To check if encryption at rest is enabled, run:

aws efs describe-file-systems --query "FileSystems[*].{FileSystemId:FileSystemId,Encrypted:Encrypted}"

The output should show "true" for the Encrypted field if encryption at rest is enabled, and "false" if it is not.

Implementation Steps:

Using AWS Console:

  1. Sign in to the AWS Management Console and navigate to Amazon EFS.

  2. Select the EFS file system you want to modify.

  3. In the File System details section, look for the Encryption at Rest option.

  4. Enable encryption at rest if it is disabled:

    • Click on Edit, select Enable encryption at rest, and confirm.
      If creating a new file system, select the Enable encryption at rest option when configuring the file system.

Using AWS CLI:

To enable encryption at rest for an existing EFS file system, run:

aws efs update-file-system --file-system-id <file-system-id> --encrypted

To create a new EFS file system with encryption at rest enabled, run:

aws efs create-file-system --performance-mode generalPurpose --encrypted

Verify the changes by running the describe command:

aws efs describe-file-systems --query "FileSystems[*].{FileSystemId:FileSystemId,Encrypted:Encrypted}"


Backout Plan:

If enabling encryption at rest causes issues (e.g., performance degradation or incompatible applications):

Identify the affected EFS file system and review any errors or performance metrics.

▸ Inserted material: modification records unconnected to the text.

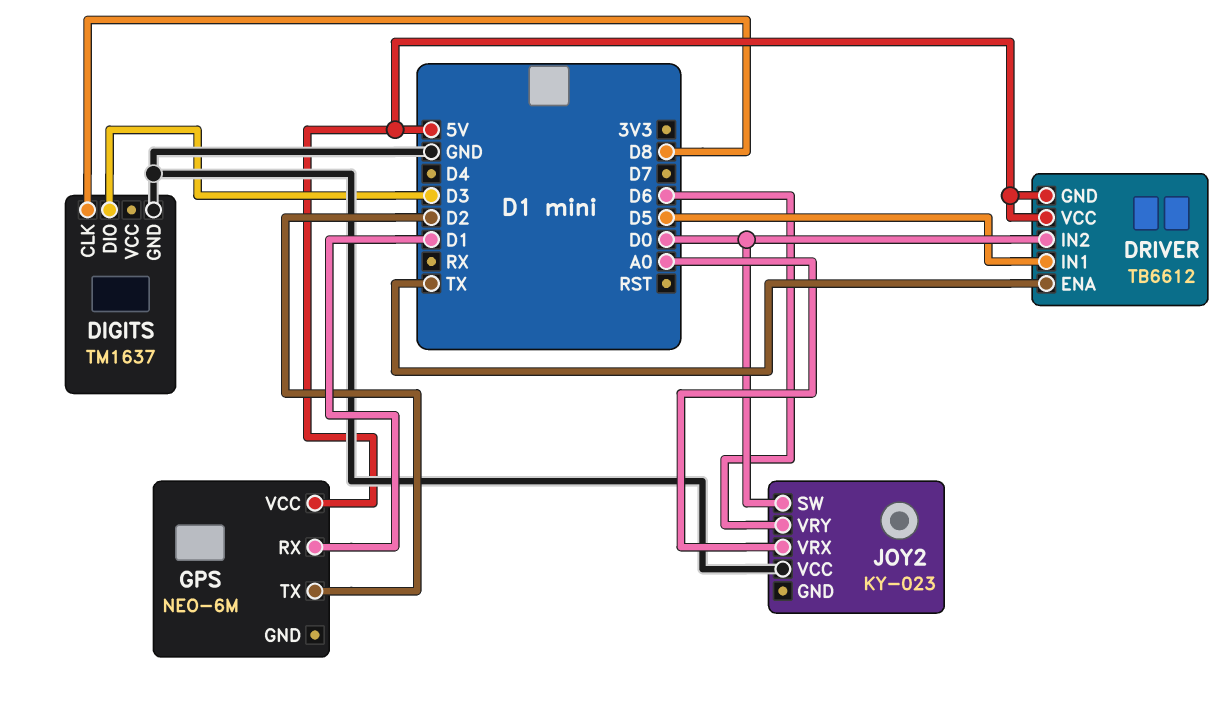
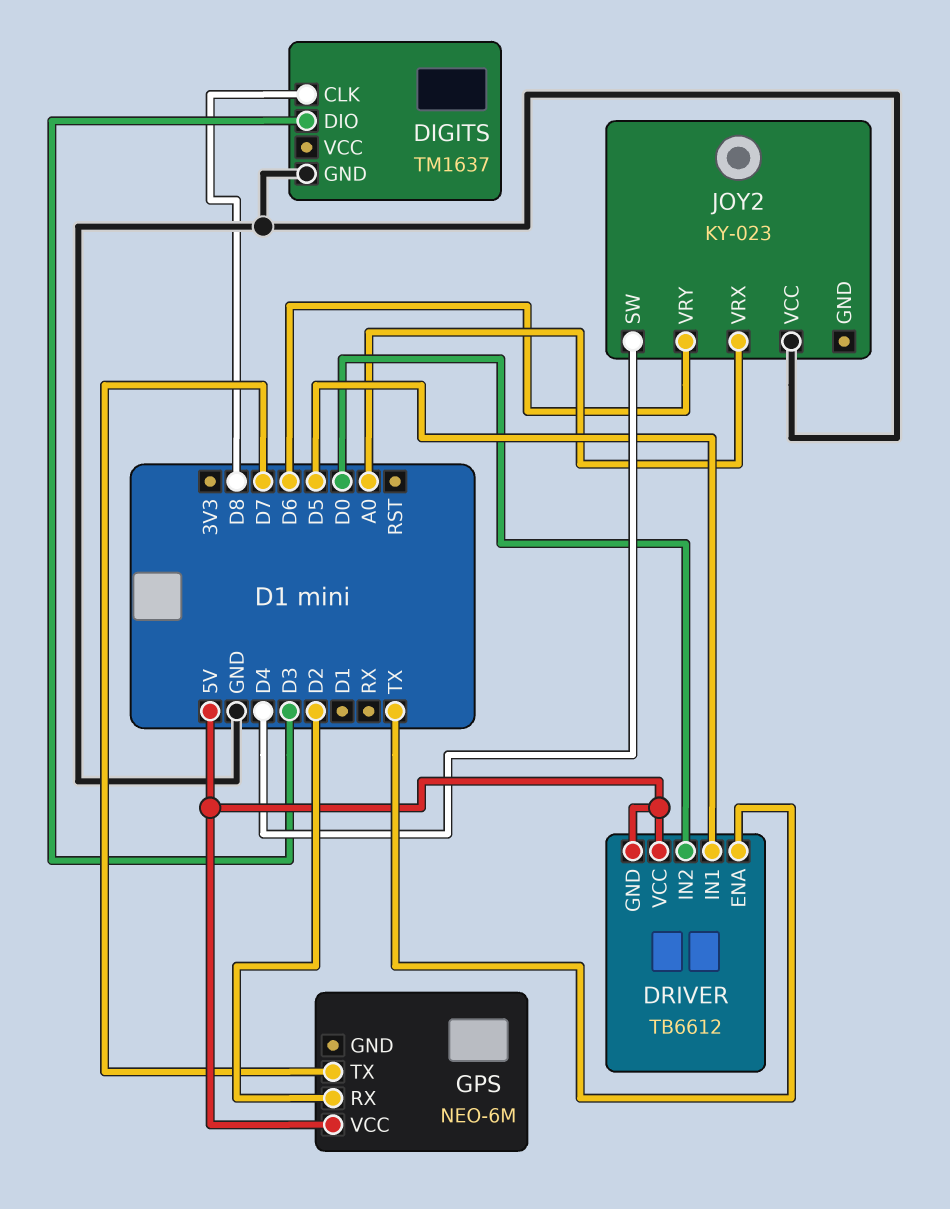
GPS pin RX: D1 -> D2
GPS pin TX: D2 -> D7
JOY2 pin SW: D0 -> D4

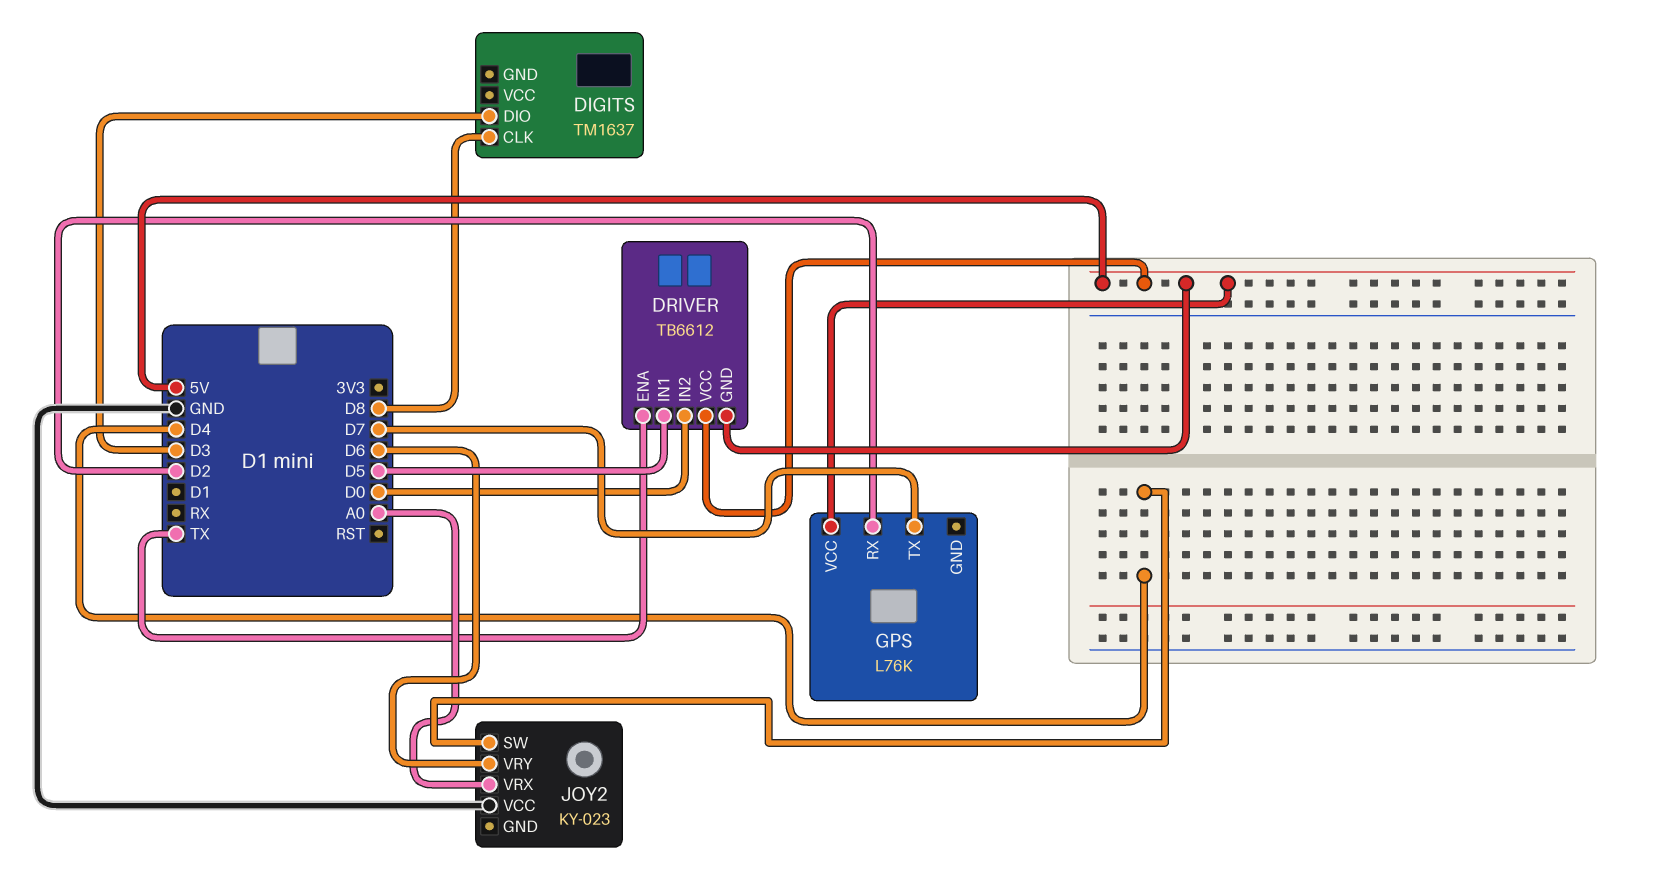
DIGITS pin GND: GND -> none
GPS: NEO-6M -> L76K

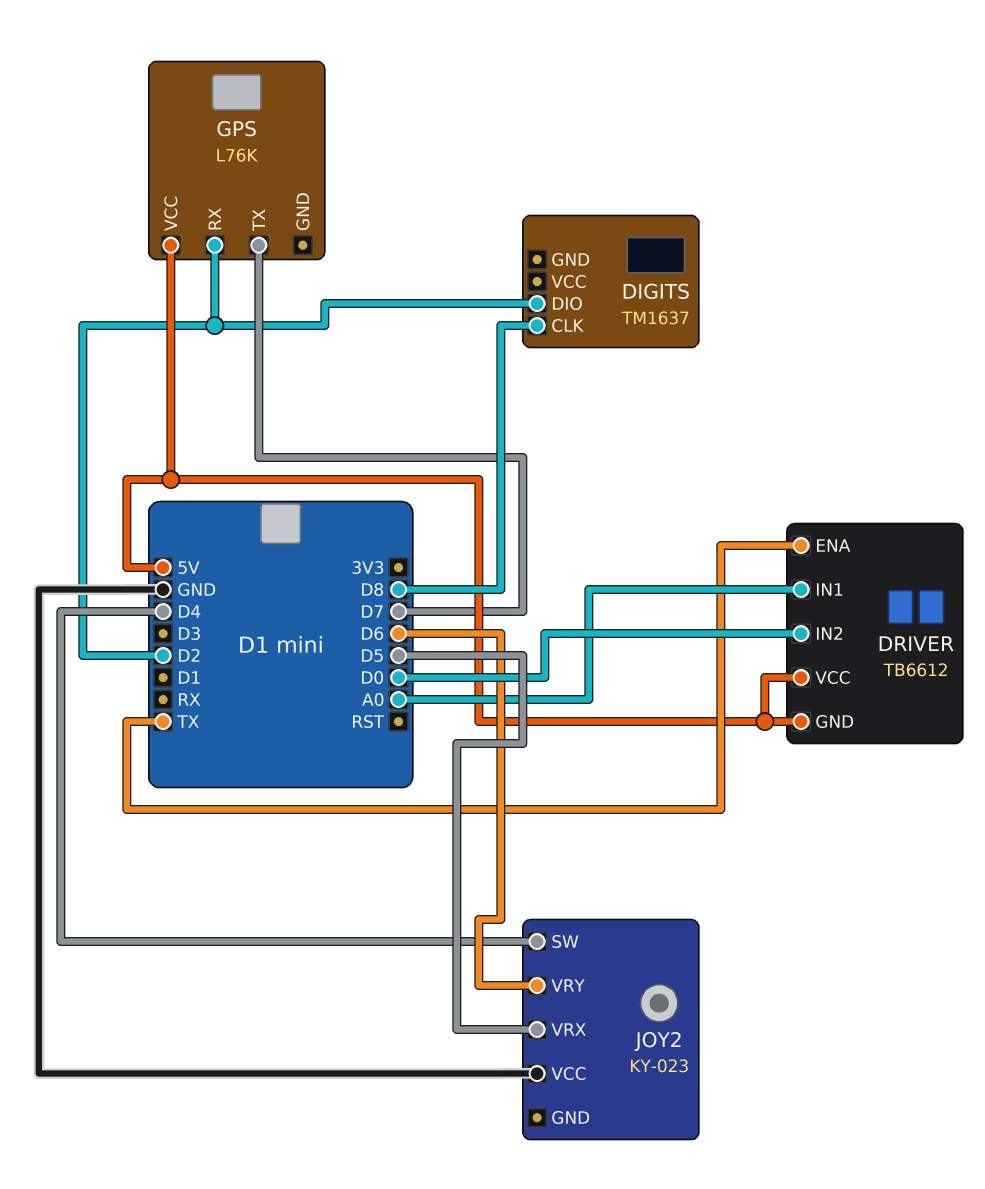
DIGITS pin DIO: D3 -> D2
DRIVER pin IN1: D5 -> A0
JOY2 pin VRX: A0 -> D5

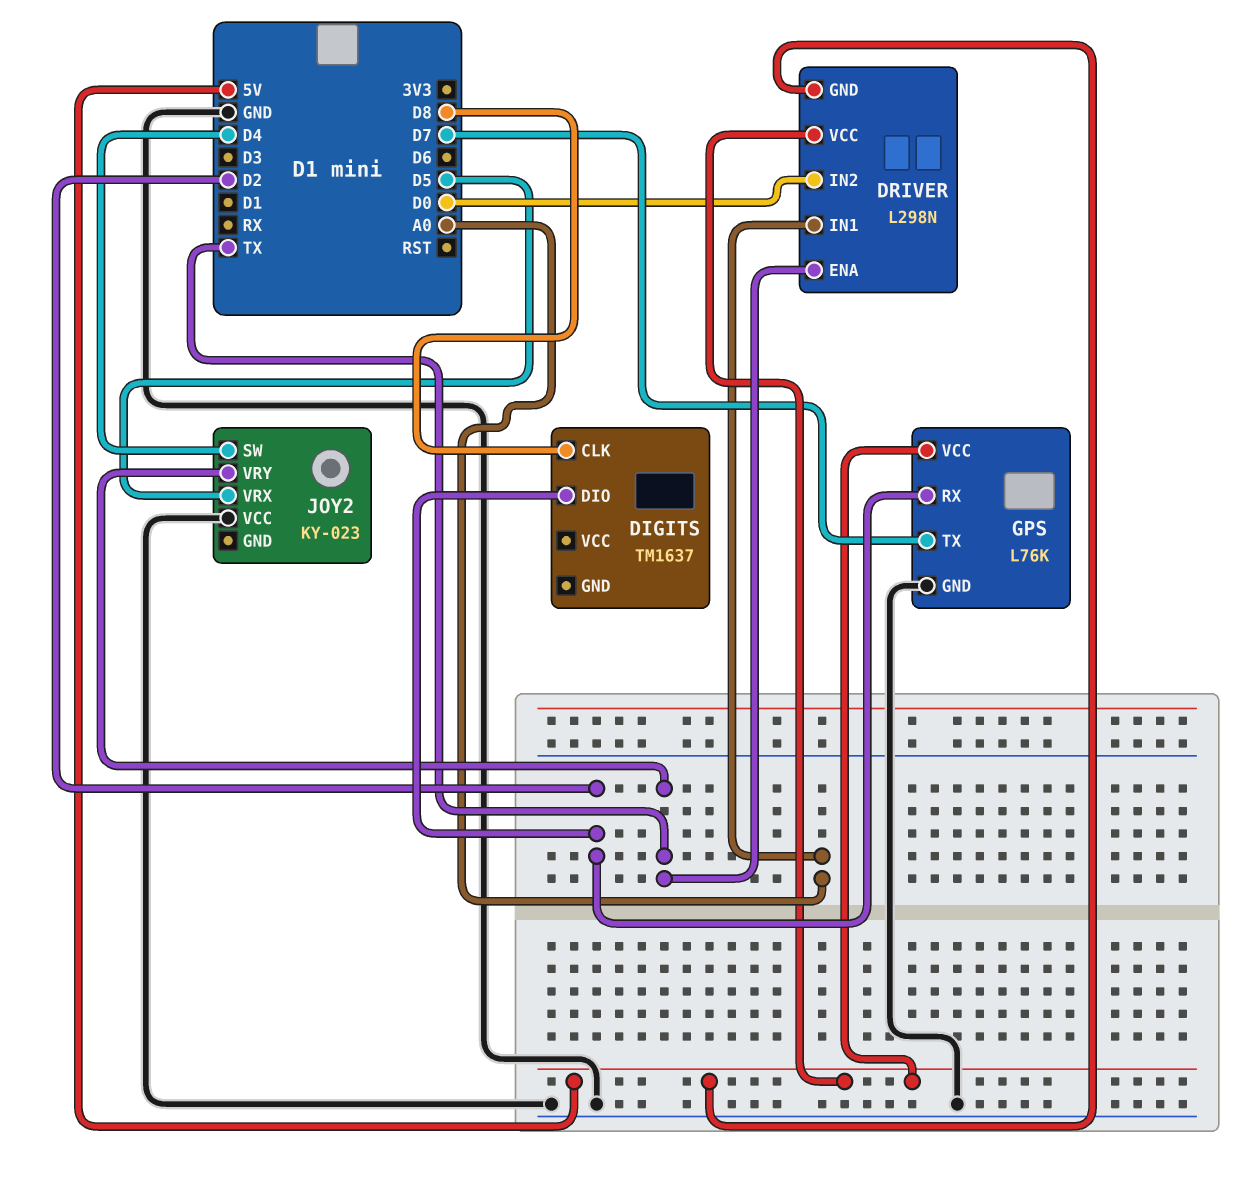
DRIVER: TB6612 -> L298N
GPS pin GND: none -> GND
JOY2 pin VRY: D6 -> TX

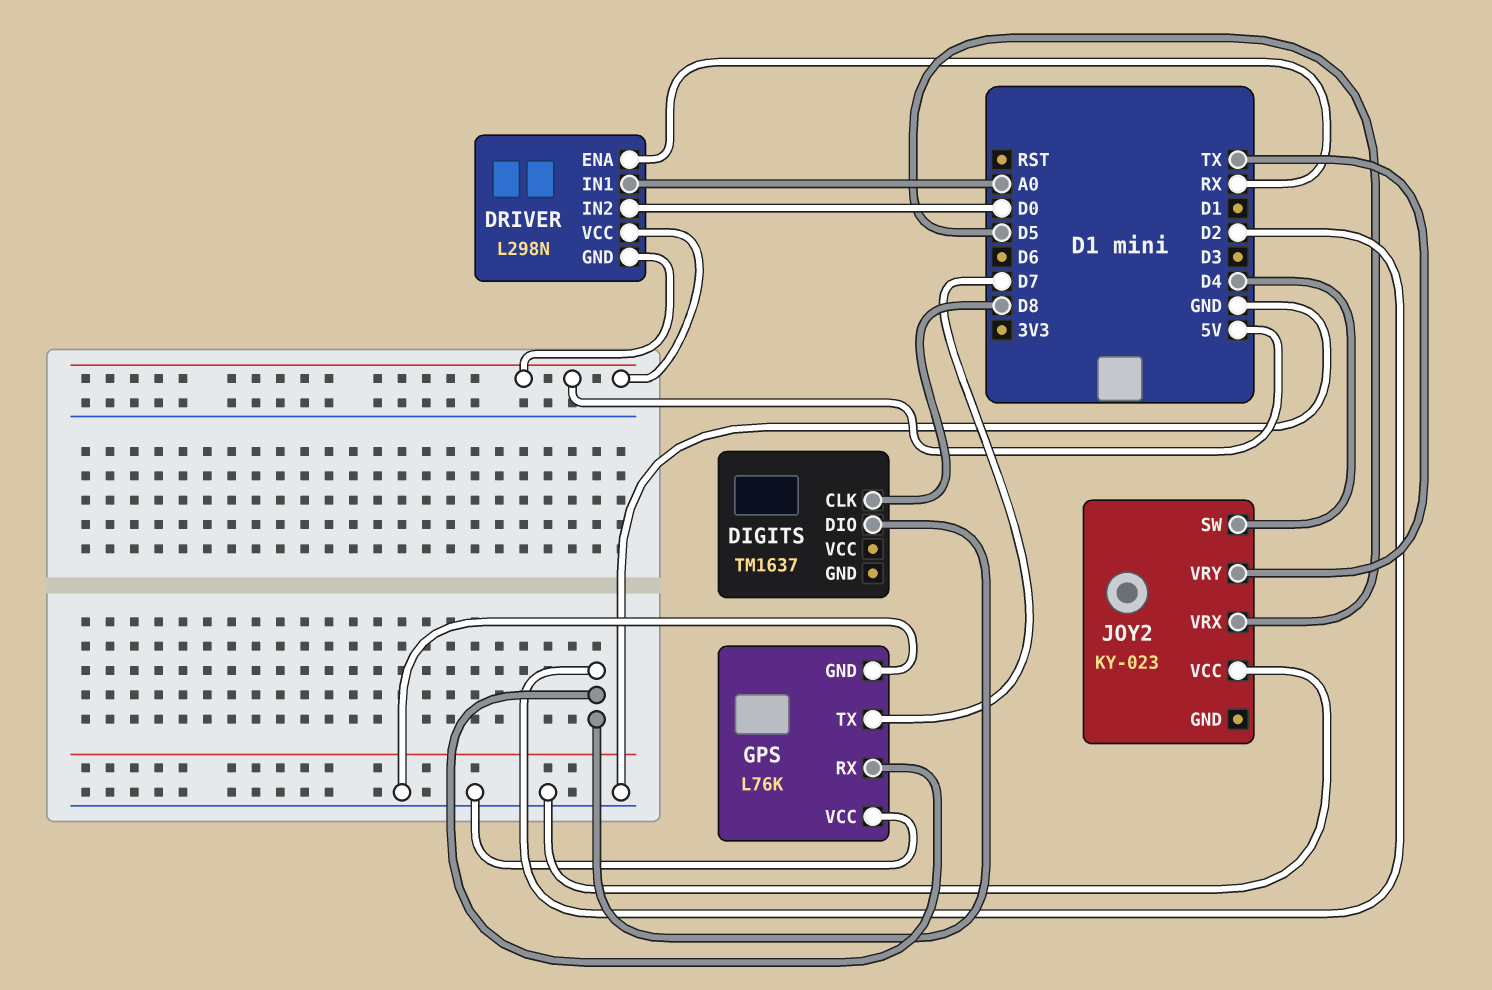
DRIVER pin ENA: TX -> RX
GPS pin VCC: 5V -> GND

Disable encryption at rest (if applicable and necessary):

aws efs update-file-system --file-system-id <file-system-id> --no-encrypted

Monitor the file system to ensure that access is restored and verify performance metrics.

Note:

  • Customer-Managed Keys (CMK): If you are using customer-managed keys (CMKs) for encryption, ensure that you manage the keys properly in AWS Key Management Service (KMS) and regularly rotate them as part of your key management practices.

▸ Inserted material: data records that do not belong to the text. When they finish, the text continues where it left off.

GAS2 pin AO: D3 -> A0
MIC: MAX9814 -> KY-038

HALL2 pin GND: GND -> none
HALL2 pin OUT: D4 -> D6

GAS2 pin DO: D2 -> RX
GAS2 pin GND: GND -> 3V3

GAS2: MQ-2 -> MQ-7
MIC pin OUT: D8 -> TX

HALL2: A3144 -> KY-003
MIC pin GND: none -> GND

  • Key Rotation: If using CMKs, it is important to rotate the keys periodically to enhance security and reduce the risk of key compromise.

  • EFS Performance: Enabling encryption at rest can introduce a small performance overhead. Test the performance impact on your workloads before implementing in production.

References:

CIS Controls Mapping:

Version

Control ID

Control Description

IG1

IG2

IG3

v8

3.4

Encrypt Data on End-User Devices – Ensure data encryption during file system access.

v8

6.7

Implement Application Layer Filtering and Content Control – Ensure appropriate content filtering is applied to sensitive files.

v8

6.8

Define and Maintain Role-Based Access Control – Implement and manage role-based access for file systems.

v8

14.6

Protect Information Through Access Control Lists – Apply strict access control to file systems.